----- Records shown -----
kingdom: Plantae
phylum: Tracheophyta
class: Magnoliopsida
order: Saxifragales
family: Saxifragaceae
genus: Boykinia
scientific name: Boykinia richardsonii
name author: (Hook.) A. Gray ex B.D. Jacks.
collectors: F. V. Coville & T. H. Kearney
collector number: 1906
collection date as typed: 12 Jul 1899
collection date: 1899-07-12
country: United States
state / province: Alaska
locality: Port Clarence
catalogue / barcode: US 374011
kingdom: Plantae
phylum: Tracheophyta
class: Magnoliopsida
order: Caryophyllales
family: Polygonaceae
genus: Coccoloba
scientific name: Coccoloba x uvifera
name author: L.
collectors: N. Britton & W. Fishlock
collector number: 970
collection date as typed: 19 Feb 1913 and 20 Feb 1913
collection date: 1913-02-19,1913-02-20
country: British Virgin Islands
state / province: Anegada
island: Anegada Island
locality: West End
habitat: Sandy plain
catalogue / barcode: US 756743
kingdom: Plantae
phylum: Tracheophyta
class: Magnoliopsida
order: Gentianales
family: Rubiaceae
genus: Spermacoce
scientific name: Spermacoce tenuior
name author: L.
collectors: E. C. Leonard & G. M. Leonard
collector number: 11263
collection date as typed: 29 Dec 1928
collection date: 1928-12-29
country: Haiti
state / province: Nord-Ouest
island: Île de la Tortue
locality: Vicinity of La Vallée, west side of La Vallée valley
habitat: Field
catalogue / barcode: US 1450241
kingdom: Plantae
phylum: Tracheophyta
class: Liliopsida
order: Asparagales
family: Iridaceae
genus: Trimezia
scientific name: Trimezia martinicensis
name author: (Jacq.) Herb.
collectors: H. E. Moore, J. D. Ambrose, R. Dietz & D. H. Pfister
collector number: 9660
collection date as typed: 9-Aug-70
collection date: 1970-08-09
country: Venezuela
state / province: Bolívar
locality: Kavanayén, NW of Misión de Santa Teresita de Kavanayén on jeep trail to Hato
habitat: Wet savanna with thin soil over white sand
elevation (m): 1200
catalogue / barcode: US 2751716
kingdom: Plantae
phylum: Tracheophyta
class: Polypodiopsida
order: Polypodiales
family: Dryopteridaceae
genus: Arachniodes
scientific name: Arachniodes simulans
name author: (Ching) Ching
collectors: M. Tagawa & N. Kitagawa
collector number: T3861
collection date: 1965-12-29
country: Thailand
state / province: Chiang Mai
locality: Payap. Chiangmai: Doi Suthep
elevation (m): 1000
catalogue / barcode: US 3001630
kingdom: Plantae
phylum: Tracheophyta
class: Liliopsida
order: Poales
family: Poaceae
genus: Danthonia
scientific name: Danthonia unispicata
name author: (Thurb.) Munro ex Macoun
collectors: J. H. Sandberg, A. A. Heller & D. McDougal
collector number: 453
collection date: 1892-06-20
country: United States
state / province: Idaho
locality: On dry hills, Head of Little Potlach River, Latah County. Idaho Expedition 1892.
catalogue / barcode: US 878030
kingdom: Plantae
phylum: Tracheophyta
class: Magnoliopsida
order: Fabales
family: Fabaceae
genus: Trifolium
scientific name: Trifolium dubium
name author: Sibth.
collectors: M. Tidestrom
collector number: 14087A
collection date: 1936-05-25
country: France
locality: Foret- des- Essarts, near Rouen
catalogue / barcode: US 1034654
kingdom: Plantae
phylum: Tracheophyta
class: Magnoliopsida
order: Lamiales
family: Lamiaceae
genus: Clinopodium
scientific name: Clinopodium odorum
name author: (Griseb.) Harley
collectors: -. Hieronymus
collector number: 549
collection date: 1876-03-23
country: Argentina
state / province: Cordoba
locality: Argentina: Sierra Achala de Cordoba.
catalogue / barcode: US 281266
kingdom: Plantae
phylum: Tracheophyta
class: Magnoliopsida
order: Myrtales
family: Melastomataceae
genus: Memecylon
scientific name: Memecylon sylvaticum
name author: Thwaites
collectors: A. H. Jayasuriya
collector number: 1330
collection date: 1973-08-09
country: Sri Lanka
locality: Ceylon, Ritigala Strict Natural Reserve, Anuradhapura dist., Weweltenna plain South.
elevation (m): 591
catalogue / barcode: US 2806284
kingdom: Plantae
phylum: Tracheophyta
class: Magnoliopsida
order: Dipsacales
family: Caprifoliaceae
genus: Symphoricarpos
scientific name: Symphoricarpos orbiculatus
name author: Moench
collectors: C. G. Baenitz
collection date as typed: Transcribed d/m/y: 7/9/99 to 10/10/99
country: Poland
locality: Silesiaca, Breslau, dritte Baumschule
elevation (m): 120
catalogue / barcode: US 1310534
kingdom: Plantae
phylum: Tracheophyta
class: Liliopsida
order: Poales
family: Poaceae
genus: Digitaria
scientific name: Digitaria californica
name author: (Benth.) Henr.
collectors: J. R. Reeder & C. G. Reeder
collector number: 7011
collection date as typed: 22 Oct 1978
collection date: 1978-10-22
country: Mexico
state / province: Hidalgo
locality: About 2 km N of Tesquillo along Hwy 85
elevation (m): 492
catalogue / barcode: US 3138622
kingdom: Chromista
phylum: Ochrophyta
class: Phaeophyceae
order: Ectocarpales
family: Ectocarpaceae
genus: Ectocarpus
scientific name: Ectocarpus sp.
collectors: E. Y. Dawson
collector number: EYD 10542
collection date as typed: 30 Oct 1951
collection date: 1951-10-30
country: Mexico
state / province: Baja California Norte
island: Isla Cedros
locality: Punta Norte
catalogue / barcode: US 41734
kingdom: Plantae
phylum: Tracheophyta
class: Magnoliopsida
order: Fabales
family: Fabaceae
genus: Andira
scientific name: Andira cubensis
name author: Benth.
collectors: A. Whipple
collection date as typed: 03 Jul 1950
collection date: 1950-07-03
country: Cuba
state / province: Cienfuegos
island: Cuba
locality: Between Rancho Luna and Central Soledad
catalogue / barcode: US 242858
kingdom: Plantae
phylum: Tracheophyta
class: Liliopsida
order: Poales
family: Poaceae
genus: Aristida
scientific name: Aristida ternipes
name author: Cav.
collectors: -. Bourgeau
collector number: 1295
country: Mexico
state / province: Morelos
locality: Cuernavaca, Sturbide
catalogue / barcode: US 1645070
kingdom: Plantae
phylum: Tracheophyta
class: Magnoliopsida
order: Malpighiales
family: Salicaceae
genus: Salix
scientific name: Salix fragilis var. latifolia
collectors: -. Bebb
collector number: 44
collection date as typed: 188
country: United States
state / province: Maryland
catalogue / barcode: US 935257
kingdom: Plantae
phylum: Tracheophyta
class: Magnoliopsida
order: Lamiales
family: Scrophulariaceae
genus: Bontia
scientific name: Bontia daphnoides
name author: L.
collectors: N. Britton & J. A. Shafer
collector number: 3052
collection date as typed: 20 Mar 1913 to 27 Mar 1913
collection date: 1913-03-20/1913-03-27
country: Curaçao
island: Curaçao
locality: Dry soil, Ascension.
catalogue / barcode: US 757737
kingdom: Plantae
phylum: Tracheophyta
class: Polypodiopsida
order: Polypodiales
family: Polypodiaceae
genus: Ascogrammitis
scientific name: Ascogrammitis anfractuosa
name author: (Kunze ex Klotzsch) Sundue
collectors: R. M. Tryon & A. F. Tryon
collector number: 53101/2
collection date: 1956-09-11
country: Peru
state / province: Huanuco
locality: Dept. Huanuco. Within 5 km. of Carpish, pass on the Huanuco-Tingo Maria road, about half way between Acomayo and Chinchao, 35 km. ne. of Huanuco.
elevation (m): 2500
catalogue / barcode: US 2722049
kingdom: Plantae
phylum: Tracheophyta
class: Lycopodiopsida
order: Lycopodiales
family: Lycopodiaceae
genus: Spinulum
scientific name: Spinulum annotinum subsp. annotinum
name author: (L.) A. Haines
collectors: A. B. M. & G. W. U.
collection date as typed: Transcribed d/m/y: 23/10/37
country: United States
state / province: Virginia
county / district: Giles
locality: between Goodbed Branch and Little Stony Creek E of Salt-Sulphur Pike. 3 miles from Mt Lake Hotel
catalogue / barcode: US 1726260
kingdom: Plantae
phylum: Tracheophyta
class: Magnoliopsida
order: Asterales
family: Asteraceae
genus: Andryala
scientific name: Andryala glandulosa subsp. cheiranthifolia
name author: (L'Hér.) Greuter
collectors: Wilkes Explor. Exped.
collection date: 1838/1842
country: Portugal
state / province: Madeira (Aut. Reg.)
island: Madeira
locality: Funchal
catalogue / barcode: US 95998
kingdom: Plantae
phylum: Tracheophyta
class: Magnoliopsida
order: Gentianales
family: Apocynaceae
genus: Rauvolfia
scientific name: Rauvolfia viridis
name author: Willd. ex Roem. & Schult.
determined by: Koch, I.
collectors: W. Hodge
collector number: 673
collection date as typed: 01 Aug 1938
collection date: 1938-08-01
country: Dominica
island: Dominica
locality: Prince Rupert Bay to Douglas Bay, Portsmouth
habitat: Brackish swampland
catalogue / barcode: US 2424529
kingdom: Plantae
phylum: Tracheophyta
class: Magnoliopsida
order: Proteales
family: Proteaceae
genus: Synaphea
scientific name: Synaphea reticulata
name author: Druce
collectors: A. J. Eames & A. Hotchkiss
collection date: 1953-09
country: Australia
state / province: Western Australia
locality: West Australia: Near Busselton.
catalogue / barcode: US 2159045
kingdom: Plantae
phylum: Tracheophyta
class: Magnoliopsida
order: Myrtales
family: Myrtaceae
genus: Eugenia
-----
**What you should do**
Reproduce the rows without any change, covering the stretch from the first line through the line that contains "state / province: Nord-Ouest", with that line included.

**Output of the task**
kingdom: Plantae
phylum: Tracheophyta
class: Magnoliopsida
order: Saxifragales
family: Saxifragaceae
genus: Boykinia
scientific name: Boykinia richardsonii
name author: (Hook.) A. Gray ex B.D. Jacks.
collectors: F. V. Coville & T. H. Kearney
collector number: 1906
collection date as typed: 12 Jul 1899
collection date: 1899-07-12
country: United States
state / province: Alaska
locality: Port Clarence
catalogue / barcode: US 374011
kingdom: Plantae
phylum: Tracheophyta
class: Magnoliopsida
order: Caryophyllales
family: Polygonaceae
genus: Coccoloba
scientific name: Coccoloba x uvifera
name author: L.
collectors: N. Britton & W. Fishlock
collector number: 970
collection date as typed: 19 Feb 1913 and 20 Feb 1913
collection date: 1913-02-19,1913-02-20
country: British Virgin Islands
state / province: Anegada
island: Anegada Island
locality: West End
habitat: Sandy plain
catalogue / barcode: US 756743
kingdom: Plantae
phylum: Tracheophyta
class: Magnoliopsida
order: Gentianales
family: Rubiaceae
genus: Spermacoce
scientific name: Spermacoce tenuior
name author: L.
collectors: E. C. Leonard & G. M. Leonard
collector number: 11263
collection date as typed: 29 Dec 1928
collection date: 1928-12-29
country: Haiti
state / province: Nord-Ouest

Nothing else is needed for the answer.